Le Louvre célèbre le 100e anniversaire de Pierre Soulages en consacrant une grande exposition à ses monochromes noirs. Bien que répétitive et morne, l’oeuvre de cet artiste qui s’est désintéressé du monde est unanimement encensée.
Le centième anniversaire de Pierre Soulages inspire rétrospectives et célébrations en France. Figure importante de la peinture abstraite française d’après-guerre, cet artiste est surtout connu pour ses grands monochromes noirs, qualifiés d’ « outrenoirs ». Le concert de louanges et l’unanimisme dont il fait l’objet ne doivent pas faire illusion ni endormir l’esprit critique. En se désintéressant du monde et de sa figuration, l’homme en noir a produit une œuvre répétitive, morne et dont on ne voit guère la postérité.
Il y a quelques jours, j’ai fait un rêve (ou un cauchemar, comme on voudra). On était dans le futur. Pierre Soulages était doyen de l’humanité. Beaux Arts magazine titrait sur l’éternelle jeunesse de l’art moderne. On amenait les enfants des écoles célébrer le beau vieillard national. Les politiques jouaient des coudes pour être photographiés avec lui. On ne comptait plus les « proches de ». Ses gros livres tapissaient les tables basses. Les commentateurs surenchérissaient de choses qu’ils voyaient dans sa peinture et que les autres n’avaient pas vues. En me réveillant, je me suis ébroué. Pour le moment, on célèbre le centenaire de l’artiste. C’est déjà pas mal. Les festivités sont d’ailleurs bien rodées, car il y a dix ans, un 90e anniversaire a été orchestré par le centre Georges-Pompidou et le Louvre. Même les grèves se reproduisent presque à l’identique.
Une gloire française ayant survécu au déclin de l’abstraction
Pierre Soulages naît en 1919 à Rodez, dans une famille de commerçants et artisans. Il fait de courtes incursions aux Beaux-Arts de Paris, puis de Montpellier. Il est vite rebuté par la formation lourde et – pense-t-il – passéiste de ces institutions. Comme beaucoup de modernes, il préfère se lancer directement dans la vie d’artiste (et de bohème). Sa première exposition personnelle intervient seulement la trentaine venue. Il produit alors une abstraction où de larges traits de pinceau barrent la surface en divers sens.

DONNÉES BRUTES ::
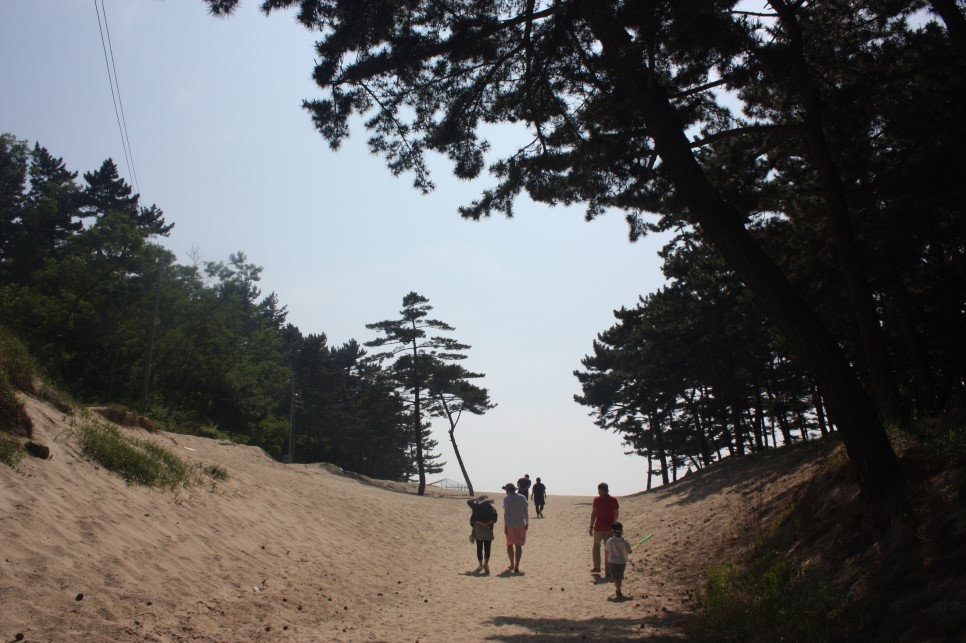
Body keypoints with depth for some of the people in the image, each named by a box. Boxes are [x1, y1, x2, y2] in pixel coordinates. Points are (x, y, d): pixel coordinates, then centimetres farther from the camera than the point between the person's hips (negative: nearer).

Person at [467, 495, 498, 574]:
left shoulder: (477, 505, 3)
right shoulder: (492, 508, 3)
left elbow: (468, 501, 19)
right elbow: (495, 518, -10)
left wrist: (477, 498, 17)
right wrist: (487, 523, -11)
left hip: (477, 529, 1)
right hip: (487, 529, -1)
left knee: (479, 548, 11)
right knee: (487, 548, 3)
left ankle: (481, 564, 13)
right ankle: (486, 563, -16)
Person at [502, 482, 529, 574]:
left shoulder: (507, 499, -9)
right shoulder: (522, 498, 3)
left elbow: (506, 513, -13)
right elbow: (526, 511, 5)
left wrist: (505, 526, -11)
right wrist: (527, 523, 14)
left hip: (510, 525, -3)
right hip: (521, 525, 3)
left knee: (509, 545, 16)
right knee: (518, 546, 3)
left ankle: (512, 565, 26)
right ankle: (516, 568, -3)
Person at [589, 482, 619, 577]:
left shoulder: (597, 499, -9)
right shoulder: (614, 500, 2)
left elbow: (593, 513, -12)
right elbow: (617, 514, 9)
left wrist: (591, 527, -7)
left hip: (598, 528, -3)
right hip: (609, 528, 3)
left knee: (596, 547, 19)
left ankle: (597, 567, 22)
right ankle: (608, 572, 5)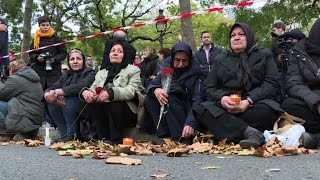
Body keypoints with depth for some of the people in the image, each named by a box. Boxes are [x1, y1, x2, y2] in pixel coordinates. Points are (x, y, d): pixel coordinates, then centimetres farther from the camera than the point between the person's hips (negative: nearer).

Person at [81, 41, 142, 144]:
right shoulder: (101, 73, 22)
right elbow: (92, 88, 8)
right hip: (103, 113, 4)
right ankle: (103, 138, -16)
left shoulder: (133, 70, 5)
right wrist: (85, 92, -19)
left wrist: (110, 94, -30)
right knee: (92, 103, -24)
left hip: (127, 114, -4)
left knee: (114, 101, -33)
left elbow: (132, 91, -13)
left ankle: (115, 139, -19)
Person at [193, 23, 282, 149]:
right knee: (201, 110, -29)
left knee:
...
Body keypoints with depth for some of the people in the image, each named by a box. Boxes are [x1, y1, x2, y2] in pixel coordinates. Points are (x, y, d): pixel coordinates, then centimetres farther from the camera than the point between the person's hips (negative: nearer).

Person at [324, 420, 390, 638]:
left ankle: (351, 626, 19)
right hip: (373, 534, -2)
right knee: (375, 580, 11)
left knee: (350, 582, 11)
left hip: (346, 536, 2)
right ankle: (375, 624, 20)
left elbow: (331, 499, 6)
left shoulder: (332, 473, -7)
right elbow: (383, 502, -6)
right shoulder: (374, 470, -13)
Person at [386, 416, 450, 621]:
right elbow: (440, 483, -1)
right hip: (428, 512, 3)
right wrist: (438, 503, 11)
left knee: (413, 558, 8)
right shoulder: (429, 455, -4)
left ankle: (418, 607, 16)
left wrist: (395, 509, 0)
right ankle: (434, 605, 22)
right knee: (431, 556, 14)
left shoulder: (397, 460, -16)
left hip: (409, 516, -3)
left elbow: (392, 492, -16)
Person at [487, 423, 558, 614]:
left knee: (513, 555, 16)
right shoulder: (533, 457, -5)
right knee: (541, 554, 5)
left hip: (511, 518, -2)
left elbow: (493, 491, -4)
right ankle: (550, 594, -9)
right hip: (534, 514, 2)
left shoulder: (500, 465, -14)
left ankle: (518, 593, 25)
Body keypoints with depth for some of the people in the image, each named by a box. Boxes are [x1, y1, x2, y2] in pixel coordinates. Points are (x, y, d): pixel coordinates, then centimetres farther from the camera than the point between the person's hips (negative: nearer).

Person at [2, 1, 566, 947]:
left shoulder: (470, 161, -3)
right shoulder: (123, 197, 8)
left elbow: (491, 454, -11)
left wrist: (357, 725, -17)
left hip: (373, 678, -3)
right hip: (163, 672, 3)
==
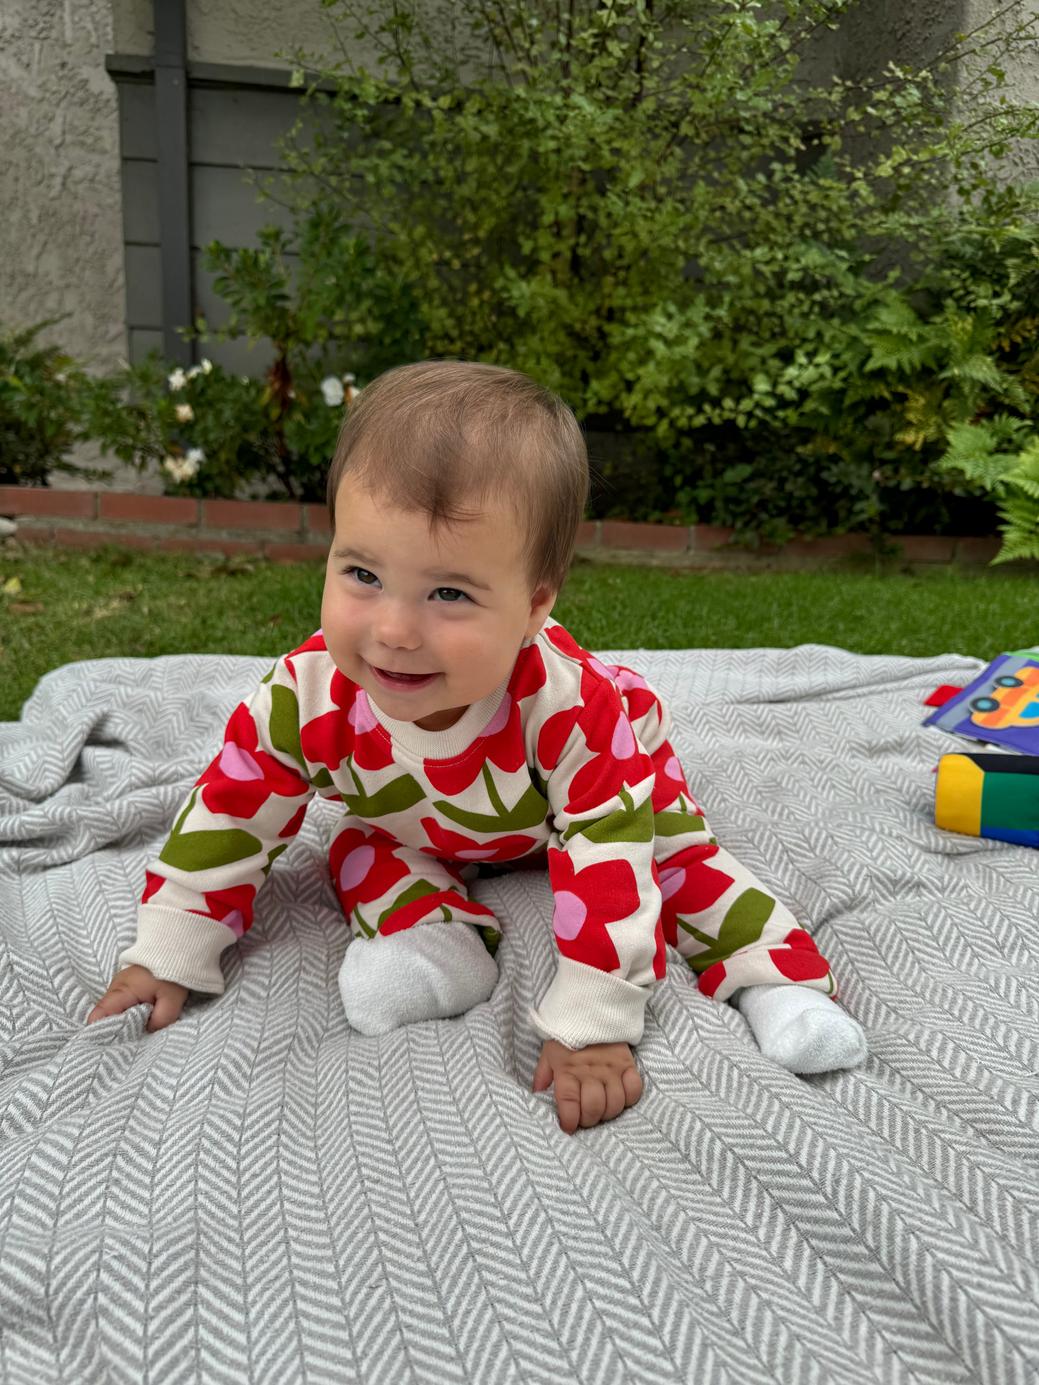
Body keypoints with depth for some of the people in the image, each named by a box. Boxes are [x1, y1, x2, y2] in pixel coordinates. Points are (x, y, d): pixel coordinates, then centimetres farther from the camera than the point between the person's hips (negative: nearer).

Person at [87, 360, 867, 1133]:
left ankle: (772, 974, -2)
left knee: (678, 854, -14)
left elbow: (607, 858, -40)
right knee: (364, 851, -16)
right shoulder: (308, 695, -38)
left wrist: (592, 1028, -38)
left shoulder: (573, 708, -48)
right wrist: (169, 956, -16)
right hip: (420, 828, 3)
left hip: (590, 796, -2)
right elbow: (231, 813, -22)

TRAVAIL DEMANDÉ ::
Répondez à ces questions d'après l'extrait sur Pierre Soulages :
1. En quelle année et dans quelle ville est-il né ?
2. Quel nom donne-t-on à ses grands monochromes noirs ?
3. Qui a organisé son 90e anniversaire ?
On peut se passer de la liste pour répondre.

SOLUTION PROPOSÉE ::
1. En 1919, à Rodez.
2. On les appelle des « outrenoirs ».
3. Le centre Georges-Pompidou et le Louvre.